[[ Input open ]]

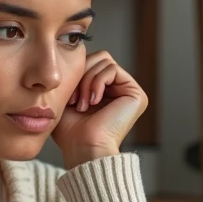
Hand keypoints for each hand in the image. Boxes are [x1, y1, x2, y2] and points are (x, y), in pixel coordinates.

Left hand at [51, 51, 147, 168]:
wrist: (82, 149)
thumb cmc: (70, 132)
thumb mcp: (66, 96)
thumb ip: (73, 75)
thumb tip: (71, 52)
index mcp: (105, 91)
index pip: (91, 62)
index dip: (76, 73)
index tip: (67, 97)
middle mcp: (120, 90)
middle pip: (99, 57)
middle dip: (81, 75)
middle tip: (75, 100)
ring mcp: (129, 92)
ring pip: (104, 61)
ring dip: (87, 81)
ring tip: (83, 104)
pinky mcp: (136, 94)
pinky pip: (112, 69)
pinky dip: (97, 82)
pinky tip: (93, 101)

[[ Input closed ]]

Only the wording of the records is wanted: copy it all exactly and omit the pictures.

** Response area **
Hand keypoints for each hand in the image. Boxes are [x1, y1, x2, y2] and points are (x, y), in pixel coordinates.

Left hand at [51, 51, 147, 168]:
wrist: (82, 149)
thumb cmc: (70, 132)
thumb mcp: (66, 96)
thumb ip: (73, 75)
thumb tip: (71, 52)
index mcp: (105, 91)
index pip: (91, 62)
index dip: (76, 73)
index tip: (67, 97)
middle mcp: (120, 90)
middle pip: (99, 57)
middle dip: (81, 75)
middle tip: (75, 100)
ring mcp: (129, 92)
ring pip: (104, 61)
ring dip: (87, 81)
ring tip: (83, 104)
pinky mcp: (136, 94)
pinky pip: (112, 69)
pinky dip: (97, 82)
pinky tip: (93, 101)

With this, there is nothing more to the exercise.